Researchers have developed a new way to cool semiconductors using laser-based photonic techniques rather than traditional air or liquid flow. The proof-of-concept system places a “photonic cold plate” above hot spots on a chip and uses laser-driven anti-Stokes fluorescence to extract heat. Early tests suggest this approach can dissipate twice the heat of current air and liquid cooling setups, tells IEEE Spectrum.
One of the major benefits is that this method could allow all parts of a chip to operate simultaneously rather than shutting down portions due to excessive temperature. That means hotter chips, faster clock speeds and better use of transistor real-estate. Because the laser-driven cooling acts at the point of maximum thermal load, it also supports advanced 3D-stacked chip architectures that today are limited by heat removal challenges.

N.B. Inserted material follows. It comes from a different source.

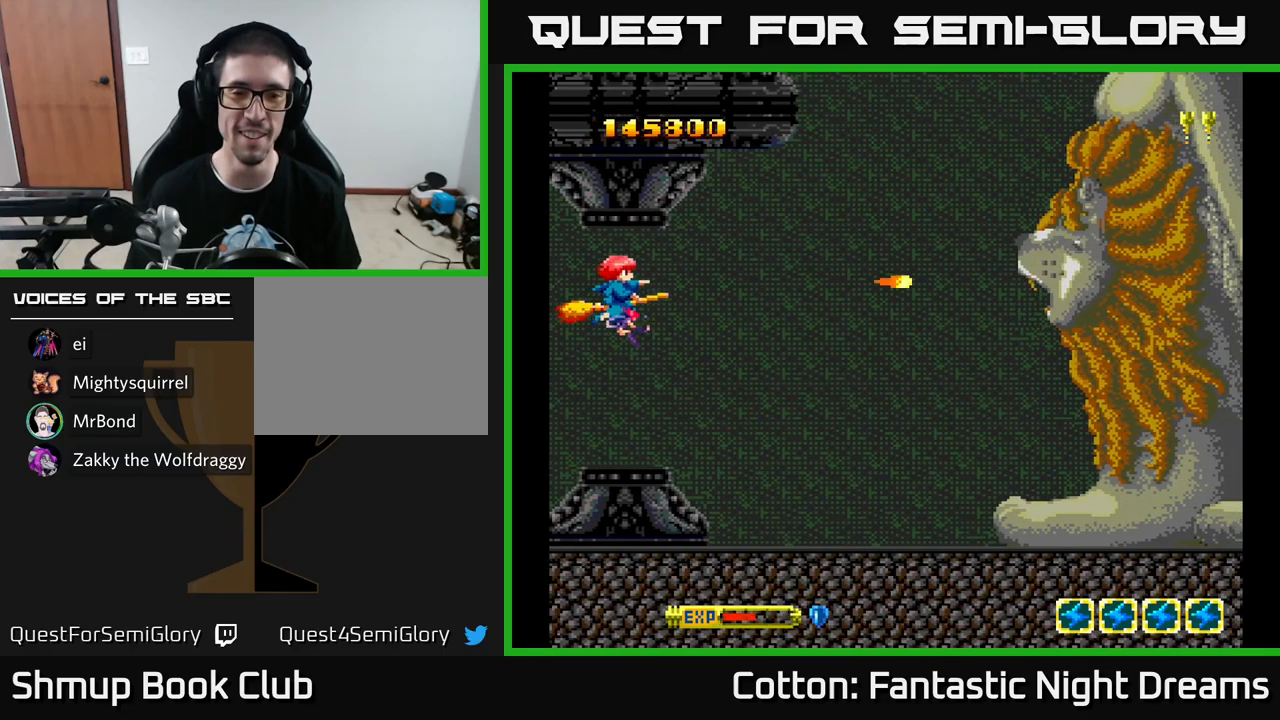
{"buttons": ["Y"], "left_stick": "center", "right_stick": "center", "events": []}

Beyond raw performance, photonic cooling offers substantial energy savings. By reducing the need for high-flow air or liquid cooling, the system may cut a data centre’s cooling power by more than 50%. What’s more, the emitted light from the cooling process itself could be captured and converted back into electricity via thermophotovoltaics, achieving waste-energy recovery rates of up to 60%.
That said, significant hurdles remain before this technology becomes mainstream. Suitable materials for the photonic cold plate are still limited and must be refined for use at scale. Moreover, integrating laser cooling with current chip packaging and system designs will require close collaboration across semiconductor, optics and systems engineering domains.
The technique represents a bold step beyond traditional thermal management. If matured, it could reshape how chips and data centres are engineered, allowing higher power densities, smarter architectures and greener cooling.